WHAT YOU HAVE TO DO
Gather every line of the listing that contains the word "percentage".
+ + +
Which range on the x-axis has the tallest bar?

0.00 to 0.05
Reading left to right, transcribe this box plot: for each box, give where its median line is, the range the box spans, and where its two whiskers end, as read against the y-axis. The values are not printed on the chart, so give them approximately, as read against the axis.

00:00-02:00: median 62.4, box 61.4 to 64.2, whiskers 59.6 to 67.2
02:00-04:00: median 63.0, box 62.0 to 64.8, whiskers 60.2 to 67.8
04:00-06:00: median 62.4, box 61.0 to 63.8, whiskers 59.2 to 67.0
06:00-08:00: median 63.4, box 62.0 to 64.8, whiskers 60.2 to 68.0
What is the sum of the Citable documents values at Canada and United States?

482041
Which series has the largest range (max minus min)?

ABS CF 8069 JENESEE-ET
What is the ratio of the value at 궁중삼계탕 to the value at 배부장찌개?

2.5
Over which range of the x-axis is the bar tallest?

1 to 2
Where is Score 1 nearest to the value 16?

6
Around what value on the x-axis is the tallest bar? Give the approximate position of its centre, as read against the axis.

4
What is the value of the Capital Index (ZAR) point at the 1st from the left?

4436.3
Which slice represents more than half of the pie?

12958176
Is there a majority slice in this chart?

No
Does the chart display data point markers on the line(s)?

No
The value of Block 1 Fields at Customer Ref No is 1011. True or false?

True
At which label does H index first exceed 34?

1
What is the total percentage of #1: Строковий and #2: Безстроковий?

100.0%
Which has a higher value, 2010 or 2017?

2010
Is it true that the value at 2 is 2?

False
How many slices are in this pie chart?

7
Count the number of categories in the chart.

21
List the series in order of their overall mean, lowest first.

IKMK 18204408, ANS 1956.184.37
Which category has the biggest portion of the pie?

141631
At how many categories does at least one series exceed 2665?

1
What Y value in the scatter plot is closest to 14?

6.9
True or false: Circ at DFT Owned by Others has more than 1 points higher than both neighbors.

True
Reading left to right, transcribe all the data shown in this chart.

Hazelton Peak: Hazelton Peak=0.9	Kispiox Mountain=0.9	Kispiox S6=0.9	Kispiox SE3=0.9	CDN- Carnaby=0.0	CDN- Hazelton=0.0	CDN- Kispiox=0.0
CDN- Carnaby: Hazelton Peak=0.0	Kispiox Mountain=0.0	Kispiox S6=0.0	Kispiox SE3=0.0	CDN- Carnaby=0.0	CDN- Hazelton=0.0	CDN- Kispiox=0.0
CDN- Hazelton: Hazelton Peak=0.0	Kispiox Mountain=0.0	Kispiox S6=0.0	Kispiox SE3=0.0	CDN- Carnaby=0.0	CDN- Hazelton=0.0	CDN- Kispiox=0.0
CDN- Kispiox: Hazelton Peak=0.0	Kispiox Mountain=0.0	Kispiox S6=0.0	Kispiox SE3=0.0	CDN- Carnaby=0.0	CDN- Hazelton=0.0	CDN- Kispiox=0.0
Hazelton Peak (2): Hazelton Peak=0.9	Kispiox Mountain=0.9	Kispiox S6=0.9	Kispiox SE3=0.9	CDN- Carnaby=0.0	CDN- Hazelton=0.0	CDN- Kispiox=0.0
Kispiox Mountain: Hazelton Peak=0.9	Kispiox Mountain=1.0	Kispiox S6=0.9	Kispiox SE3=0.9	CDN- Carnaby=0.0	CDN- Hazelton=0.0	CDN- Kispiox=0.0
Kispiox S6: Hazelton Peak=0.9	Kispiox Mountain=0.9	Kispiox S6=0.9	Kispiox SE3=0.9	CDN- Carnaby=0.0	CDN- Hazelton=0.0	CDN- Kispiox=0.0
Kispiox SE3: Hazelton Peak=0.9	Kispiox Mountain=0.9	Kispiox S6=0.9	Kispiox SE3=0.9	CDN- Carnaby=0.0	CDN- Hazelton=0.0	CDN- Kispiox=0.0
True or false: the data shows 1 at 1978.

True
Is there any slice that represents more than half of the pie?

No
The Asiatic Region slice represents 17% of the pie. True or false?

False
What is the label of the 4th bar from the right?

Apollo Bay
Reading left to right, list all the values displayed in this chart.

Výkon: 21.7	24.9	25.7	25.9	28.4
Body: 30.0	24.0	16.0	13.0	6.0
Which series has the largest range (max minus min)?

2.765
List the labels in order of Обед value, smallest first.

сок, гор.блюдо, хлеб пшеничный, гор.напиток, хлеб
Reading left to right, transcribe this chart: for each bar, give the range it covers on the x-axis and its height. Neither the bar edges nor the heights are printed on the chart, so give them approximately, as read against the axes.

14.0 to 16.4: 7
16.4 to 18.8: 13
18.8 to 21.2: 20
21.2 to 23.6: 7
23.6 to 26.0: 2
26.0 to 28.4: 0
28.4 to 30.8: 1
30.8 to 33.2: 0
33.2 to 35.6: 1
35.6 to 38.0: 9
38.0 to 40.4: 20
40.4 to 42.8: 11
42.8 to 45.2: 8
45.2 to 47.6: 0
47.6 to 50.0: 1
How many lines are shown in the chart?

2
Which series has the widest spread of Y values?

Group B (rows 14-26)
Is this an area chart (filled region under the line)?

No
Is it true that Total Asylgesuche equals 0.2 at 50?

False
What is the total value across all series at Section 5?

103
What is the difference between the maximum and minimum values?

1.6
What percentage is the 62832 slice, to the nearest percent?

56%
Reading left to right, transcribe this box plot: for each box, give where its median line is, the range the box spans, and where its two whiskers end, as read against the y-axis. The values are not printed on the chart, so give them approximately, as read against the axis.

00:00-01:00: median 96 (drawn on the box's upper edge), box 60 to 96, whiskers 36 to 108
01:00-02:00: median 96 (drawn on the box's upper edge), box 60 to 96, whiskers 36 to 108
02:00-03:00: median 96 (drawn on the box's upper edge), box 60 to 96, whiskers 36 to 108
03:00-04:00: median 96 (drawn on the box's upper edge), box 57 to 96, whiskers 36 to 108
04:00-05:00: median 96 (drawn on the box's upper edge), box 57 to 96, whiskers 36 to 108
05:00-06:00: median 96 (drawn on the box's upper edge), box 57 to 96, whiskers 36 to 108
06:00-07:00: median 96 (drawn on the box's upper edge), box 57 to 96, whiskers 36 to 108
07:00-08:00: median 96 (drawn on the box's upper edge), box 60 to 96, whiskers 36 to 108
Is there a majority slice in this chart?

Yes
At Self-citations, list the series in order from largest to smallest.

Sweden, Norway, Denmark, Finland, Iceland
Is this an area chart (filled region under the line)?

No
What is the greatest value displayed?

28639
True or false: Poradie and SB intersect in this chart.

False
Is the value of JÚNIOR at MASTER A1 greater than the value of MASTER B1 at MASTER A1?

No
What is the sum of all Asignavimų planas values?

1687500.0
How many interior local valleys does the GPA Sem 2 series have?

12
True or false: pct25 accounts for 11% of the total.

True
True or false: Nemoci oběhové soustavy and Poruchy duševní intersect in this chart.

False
+ + +
TASK SOLUTION
What is the total percentage of #1: Строковий and #2: Безстроковий?
What percentage is the 62832 slice, to the nearest percent?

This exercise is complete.